I'd like every entry returned exactly as it is, with the images left out.
== Segment start ==
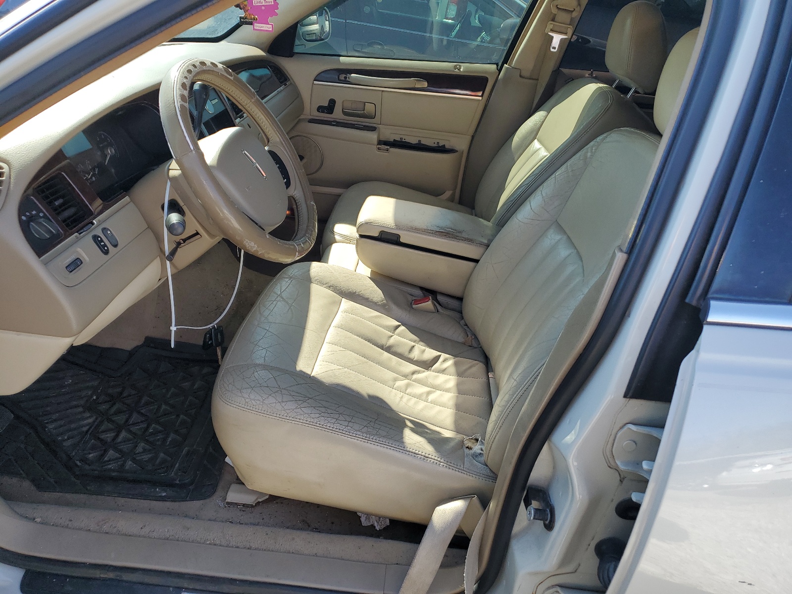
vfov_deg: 53.1
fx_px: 595
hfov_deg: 67.3
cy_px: 297
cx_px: 396
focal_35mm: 26
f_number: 1.5
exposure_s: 1/667
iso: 50
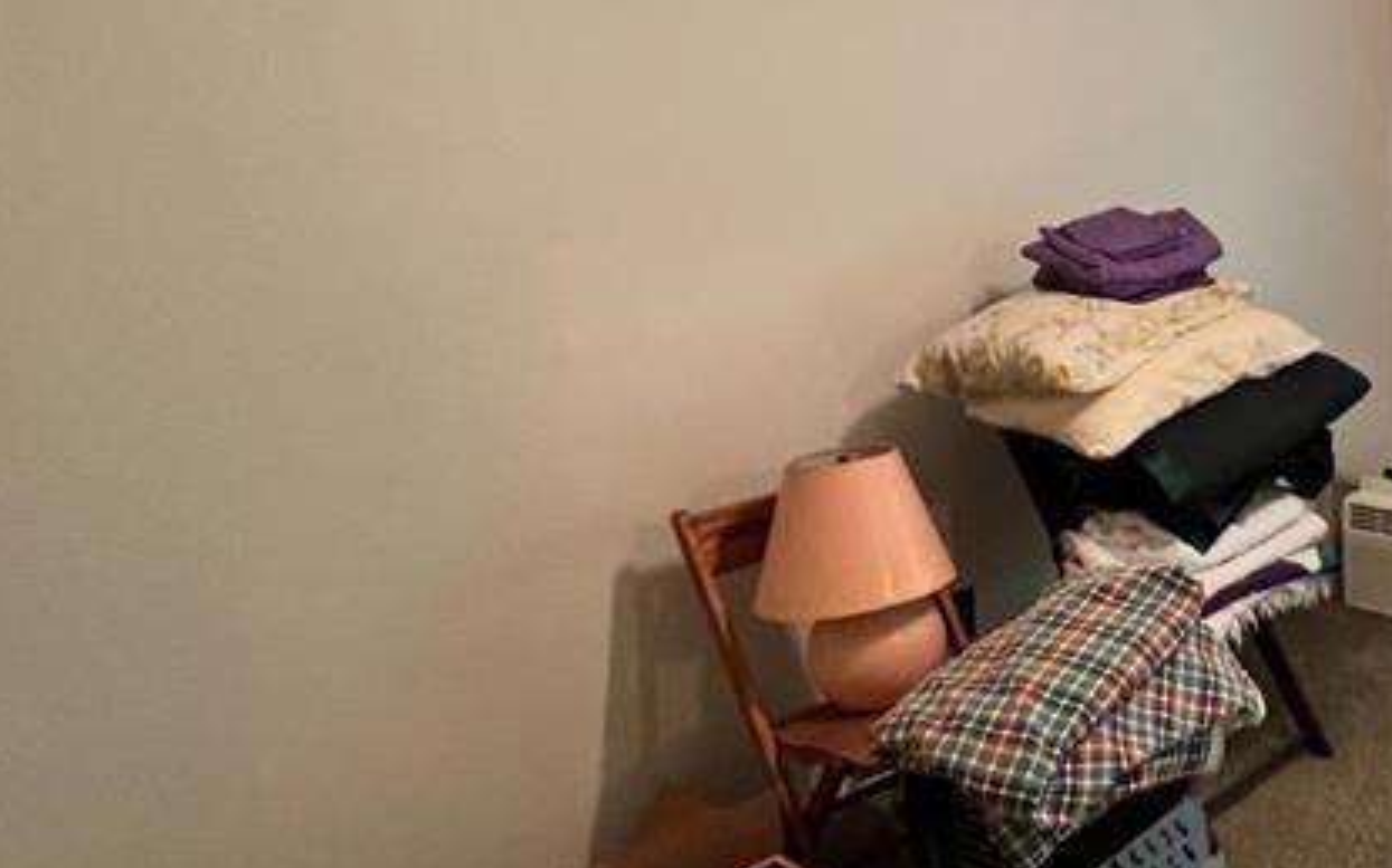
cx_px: 1486
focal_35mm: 34
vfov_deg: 36.9
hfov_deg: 44.9
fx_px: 1289
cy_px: 292
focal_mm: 1.57
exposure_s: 1/60
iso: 500
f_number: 1.8
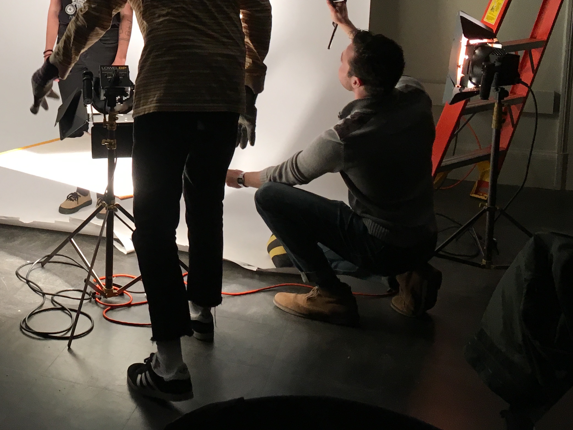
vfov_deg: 25.3
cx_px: 49
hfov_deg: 32.5
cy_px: 40
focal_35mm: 56
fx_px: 927
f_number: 2.2
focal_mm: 4.15
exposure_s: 1/30
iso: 32
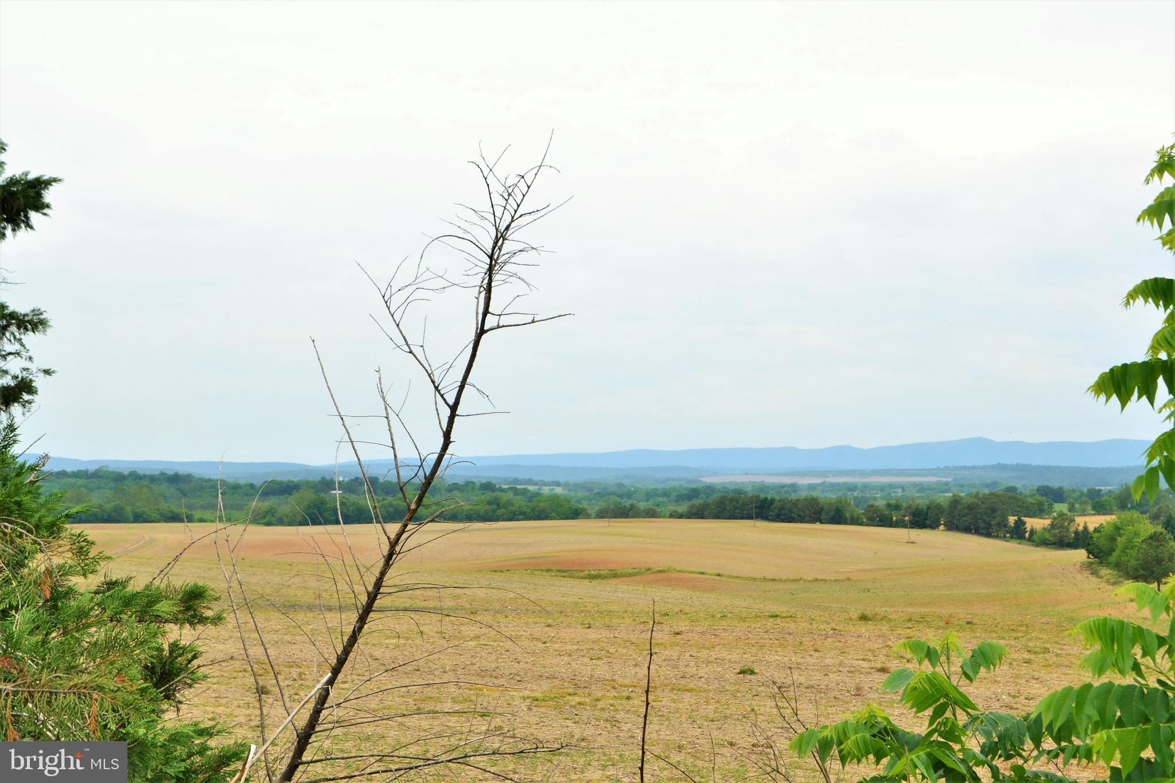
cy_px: 392
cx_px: 588
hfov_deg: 35.1
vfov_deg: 23.8
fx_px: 1860
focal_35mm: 57
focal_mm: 38
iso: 400
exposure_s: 1/320
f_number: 10
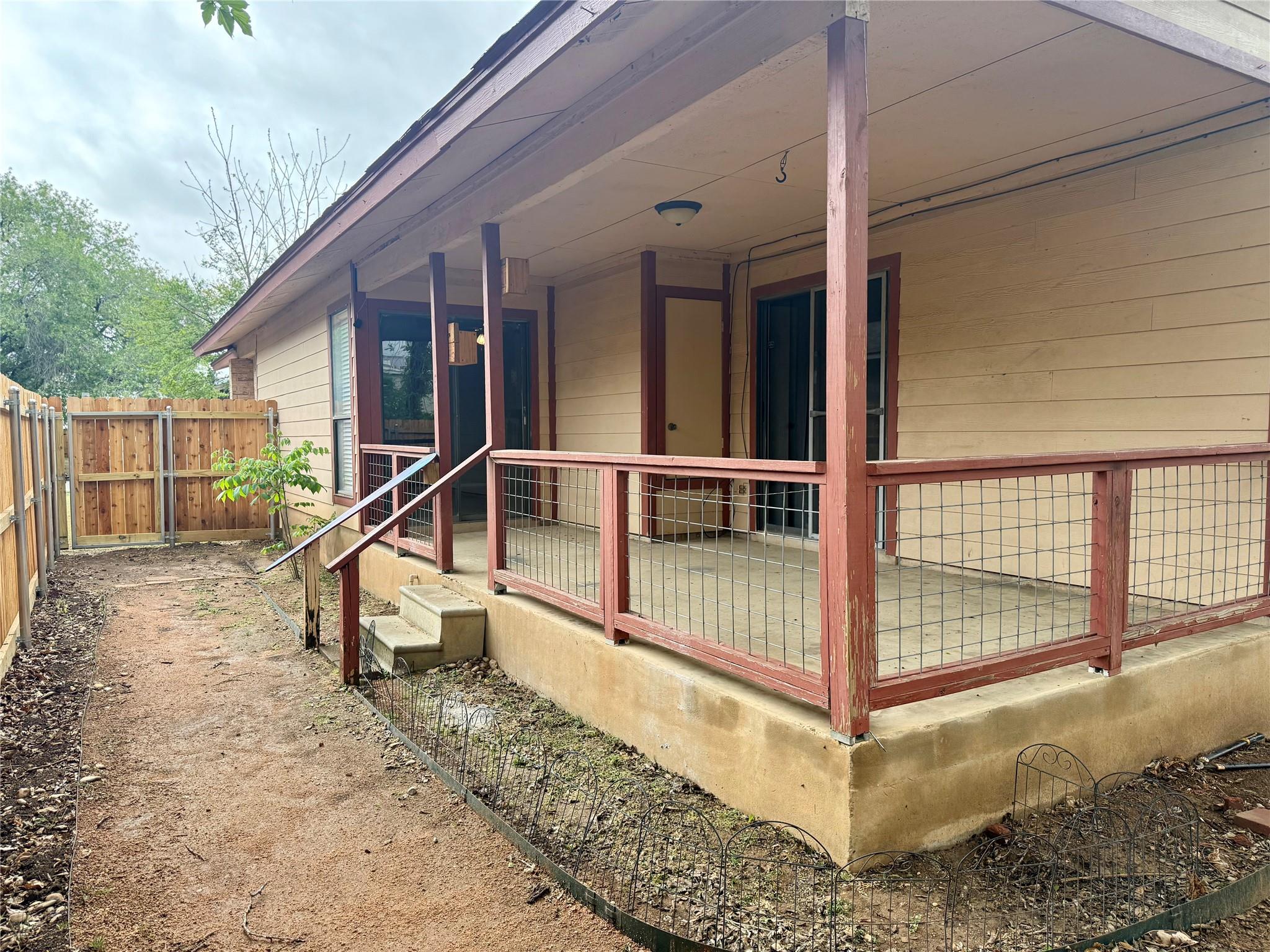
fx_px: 881
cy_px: 476
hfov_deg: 71.6
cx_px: 635
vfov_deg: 56.8
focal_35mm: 24
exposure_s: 1/1292
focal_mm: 6.76
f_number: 1.78
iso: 100
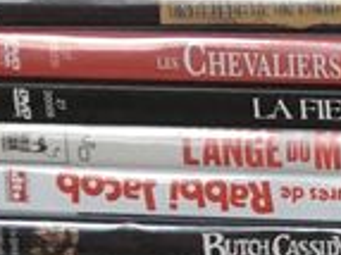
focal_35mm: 203
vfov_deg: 7.3
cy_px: 21
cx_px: 1042
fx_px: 1998
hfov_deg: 8.2
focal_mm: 4.15
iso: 125
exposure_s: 1/33
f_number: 2.2
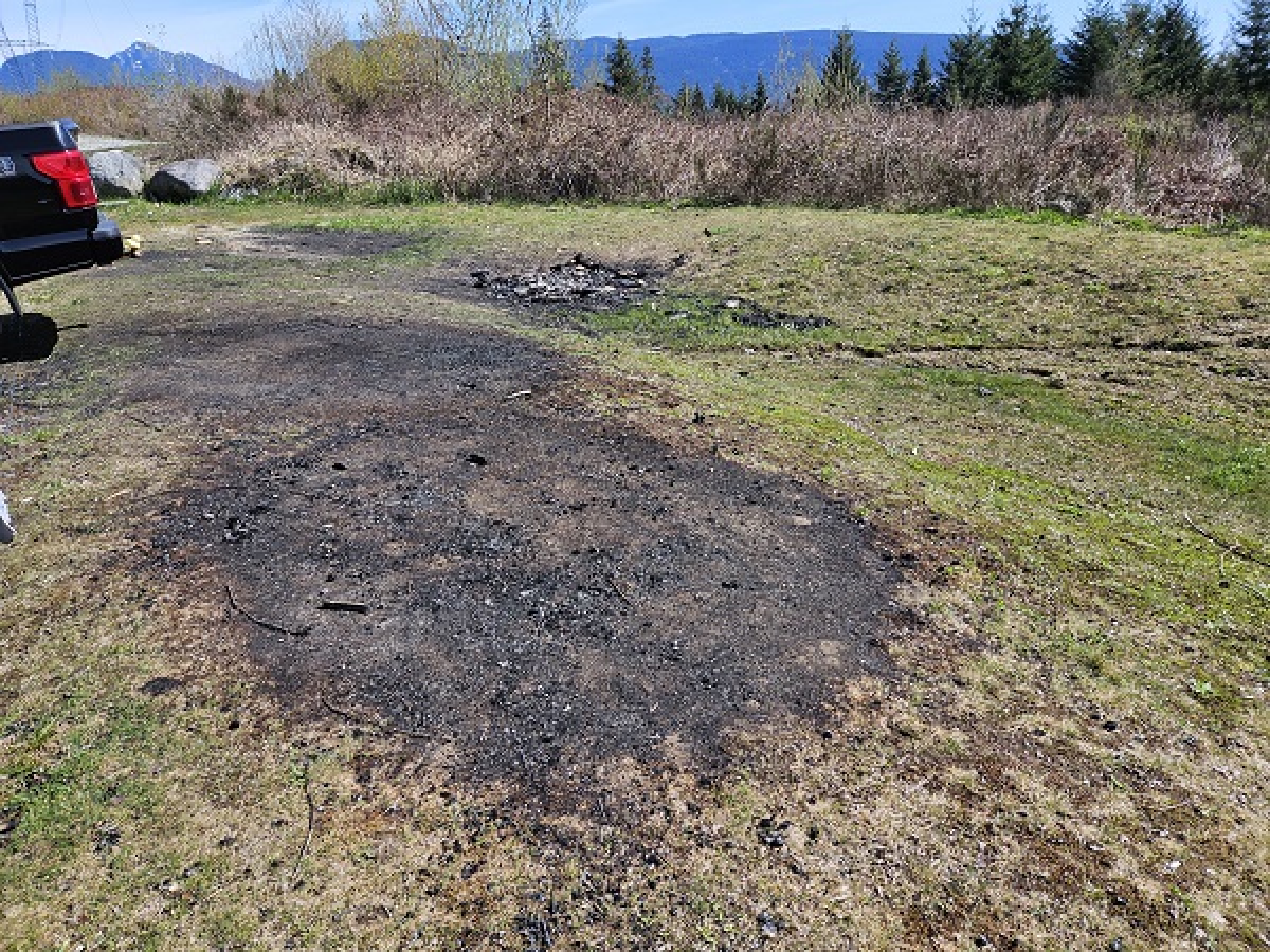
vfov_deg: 58.9
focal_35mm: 23
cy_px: 476
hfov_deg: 73.9
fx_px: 844
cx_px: 635
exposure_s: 1/1027
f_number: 1.8
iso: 25
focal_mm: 5.4
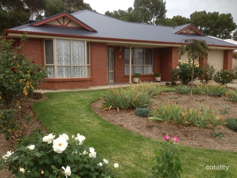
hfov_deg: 55.4
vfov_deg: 42.9
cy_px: 89
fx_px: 226
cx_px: 118
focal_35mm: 33
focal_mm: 4.12
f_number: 2.4
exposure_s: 1/570
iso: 50
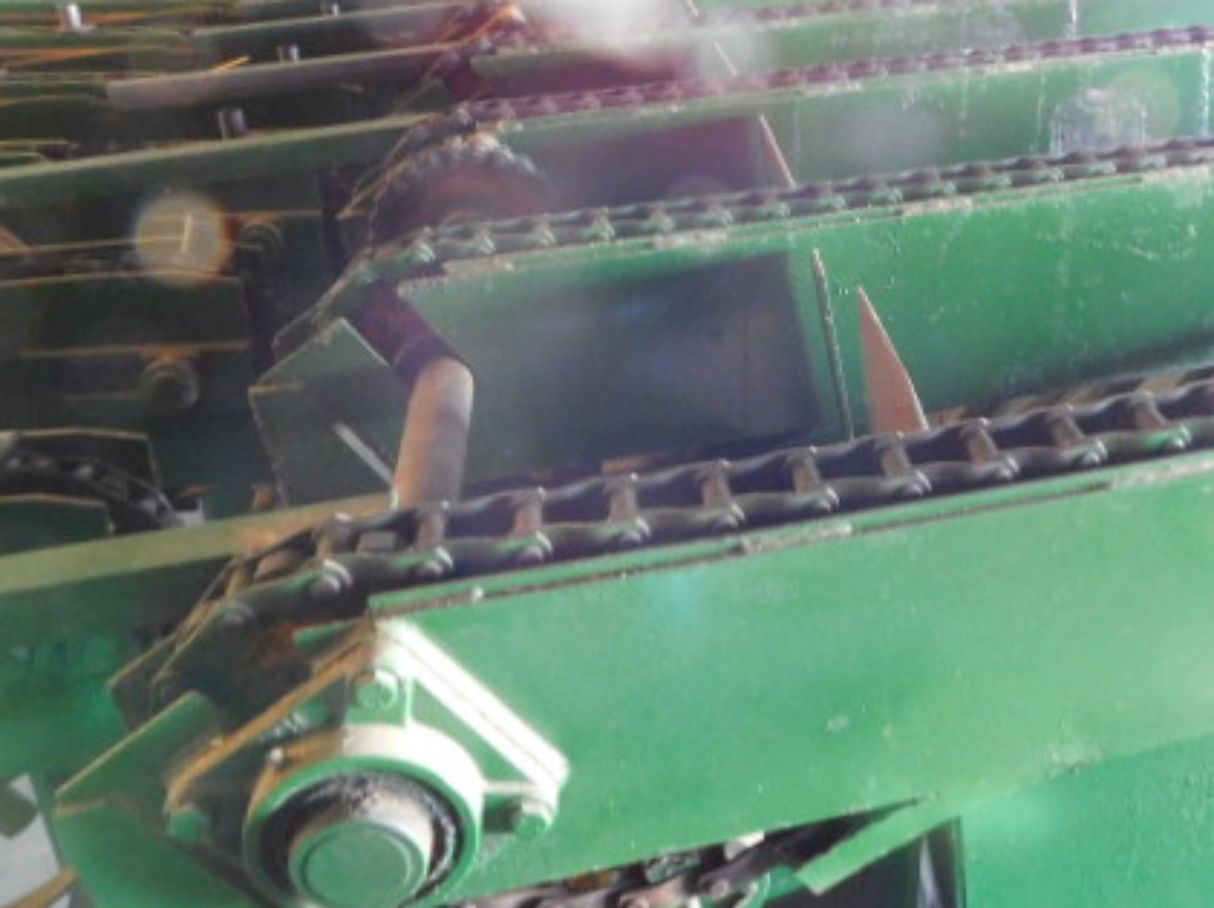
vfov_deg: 40.5
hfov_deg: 51.3
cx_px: 848
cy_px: 366
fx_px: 1226
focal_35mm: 35
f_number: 3
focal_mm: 4
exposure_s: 1/8
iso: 720
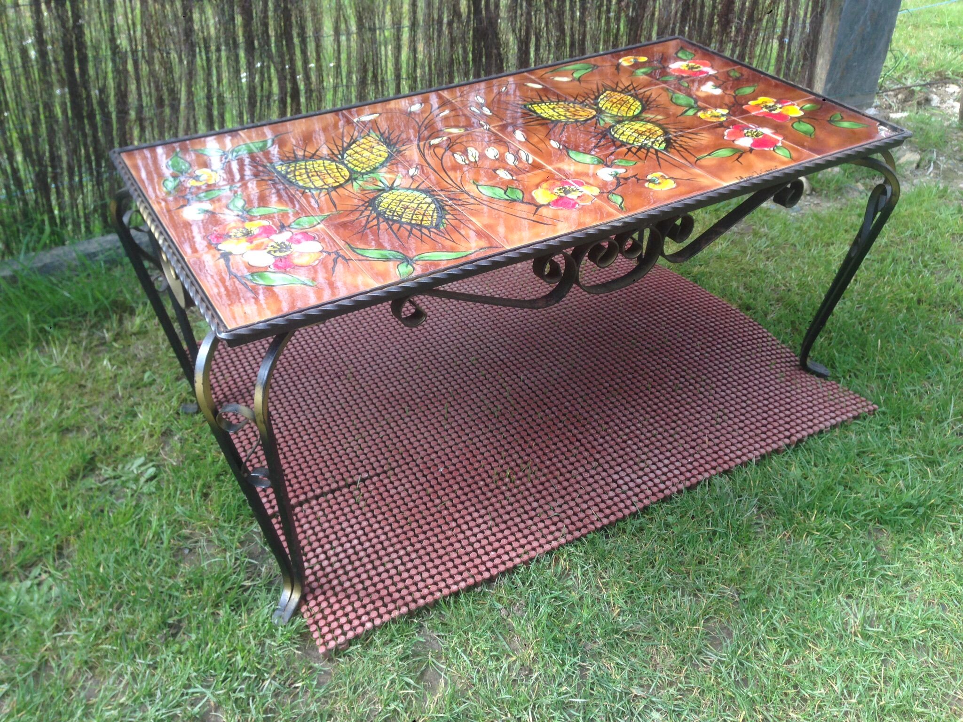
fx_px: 918
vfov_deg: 42.9
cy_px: 361
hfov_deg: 55.4
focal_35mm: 33
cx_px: 482
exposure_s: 1/194
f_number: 2.4
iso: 50
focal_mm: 4.12
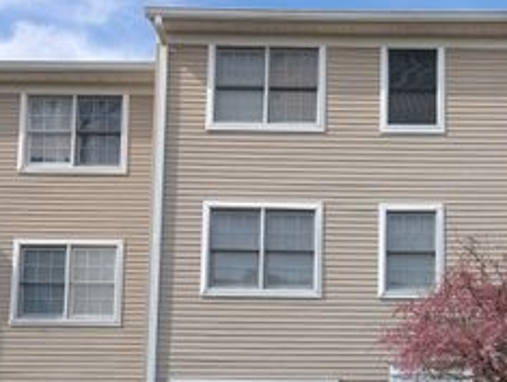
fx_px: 748
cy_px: 380
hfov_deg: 36.1
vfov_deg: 27.1
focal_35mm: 51
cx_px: 412
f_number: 1.68
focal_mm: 6.9
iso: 22
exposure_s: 1/775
== Segment end ==
§ Finished task:
vfov_deg: 53.1
fx_px: 595
hfov_deg: 67.3
cy_px: 297
cx_px: 396
focal_35mm: 26
f_number: 1.5
exposure_s: 1/667
iso: 50
cx_px: 1486
focal_35mm: 34
vfov_deg: 36.9
hfov_deg: 44.9
fx_px: 1289
cy_px: 292
focal_mm: 1.57
exposure_s: 1/60
iso: 500
f_number: 1.8
vfov_deg: 25.3
cx_px: 49
hfov_deg: 32.5
cy_px: 40
focal_35mm: 56
fx_px: 927
f_number: 2.2
focal_mm: 4.15
exposure_s: 1/30
iso: 32
cy_px: 392
cx_px: 588
hfov_deg: 35.1
vfov_deg: 23.8
fx_px: 1860
focal_35mm: 57
focal_mm: 38
iso: 400
exposure_s: 1/320
f_number: 10
fx_px: 881
cy_px: 476
hfov_deg: 71.6
cx_px: 635
vfov_deg: 56.8
focal_35mm: 24
exposure_s: 1/1292
focal_mm: 6.76
f_number: 1.78
iso: 100
focal_35mm: 203
vfov_deg: 7.3
cy_px: 21
cx_px: 1042
fx_px: 1998
hfov_deg: 8.2
focal_mm: 4.15
iso: 125
exposure_s: 1/33
f_number: 2.2
vfov_deg: 58.9
focal_35mm: 23
cy_px: 476
hfov_deg: 73.9
fx_px: 844
cx_px: 635
exposure_s: 1/1027
f_number: 1.8
iso: 25
focal_mm: 5.4
hfov_deg: 55.4
vfov_deg: 42.9
cy_px: 89
fx_px: 226
cx_px: 118
focal_35mm: 33
focal_mm: 4.12
f_number: 2.4
exposure_s: 1/570
iso: 50
vfov_deg: 40.5
hfov_deg: 51.3
cx_px: 848
cy_px: 366
fx_px: 1226
focal_35mm: 35
f_number: 3
focal_mm: 4
exposure_s: 1/8
iso: 720
fx_px: 918
vfov_deg: 42.9
cy_px: 361
hfov_deg: 55.4
focal_35mm: 33
cx_px: 482
exposure_s: 1/194
f_number: 2.4
iso: 50
focal_mm: 4.12
fx_px: 748
cy_px: 380
hfov_deg: 36.1
vfov_deg: 27.1
focal_35mm: 51
cx_px: 412
f_number: 1.68
focal_mm: 6.9
iso: 22
exposure_s: 1/775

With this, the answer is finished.